__Supplied text__
——
A bit of custom - Belabelaguan or Gitvudu at Karavia

© Geoffrey Heard 2014



The banded sea snake strikes!

This is one of the most dramatic performances, ceremonies, call it what you like, that I have witnessed. The dancers have been fasting for up to two weeks as they rehearsed and prepared their costumes for this performance. At least a couple of thousand people crammed into the village to see it -- making a solid wall, an impenetrable wall, of spectators around a narrow strip of ground on which the dancers stamped to and fro. The dancers were totally focussed on the dance; a spectator too close was simple trodden on or roughly pushed aside. I know, it happened to me and I could not get out of the way because no-one behind me could give way -- the human wall was so solid.

Half the dancers collapsed at the end of the performance, to be revived by their families dragging them to their feet and forcing water down their throats. They tottered away on wobbly legs between their helpers as the next singsing took over the "stage".
——
__Data block__
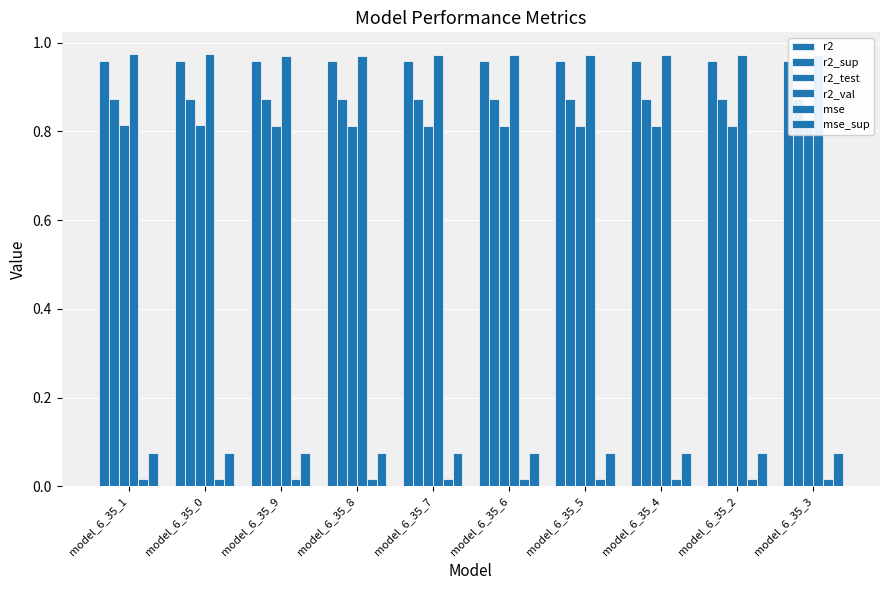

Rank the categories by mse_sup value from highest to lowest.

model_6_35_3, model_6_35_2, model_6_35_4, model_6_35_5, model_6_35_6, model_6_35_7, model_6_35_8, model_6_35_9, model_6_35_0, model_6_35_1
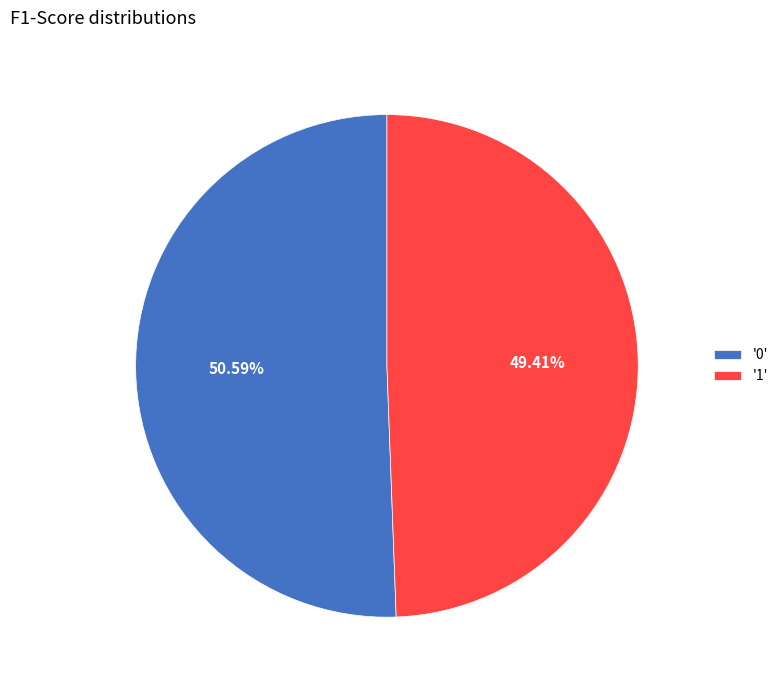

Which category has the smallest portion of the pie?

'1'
——
__About this exercise__
Extend the account of the Belabelaguan performance at Karavia, starting after its final sentence.

__Answer space__
It was a great singsing staged that day by Bapu Pius (Grandfather Pius, Elder Pius, Leader Pius -- "Bapu" indicated all three and then more) and sadly, it turned out to be his swan song. He was a sick man already, TB was involved, but whether it was resistant or he just didn't stick to the prescribed drug regime or there were other factors involved, I don't know, but after this effort, he was to fade away and die in January 2015.

I had known him for only a year when he died, but in that time had found him to be one of the most gentle, loving, thoughtful, loyal, and staunch men I have known in my life. Of limited formal education since he had chosen tradition as his way fairly early in his life, yet he was a most untraditional Tolai man in many respects. A Tubuan, a member, that is, of the Tolai men's secret society, and an influential one at that, he had not used the power that gave him for personal aggrandizement or gain. Instead, he had used it for good. It sounds trite, but it is true.

He was very intelligent but due to his lack of formal education, suffered from a lack of information to which to apply that intelligence as his traditional world was being beaten back by something more "modern" -- greed and power not constrained by traditional social mores and bonds. There were a lot of things he knew were wrong but for which he had no counter.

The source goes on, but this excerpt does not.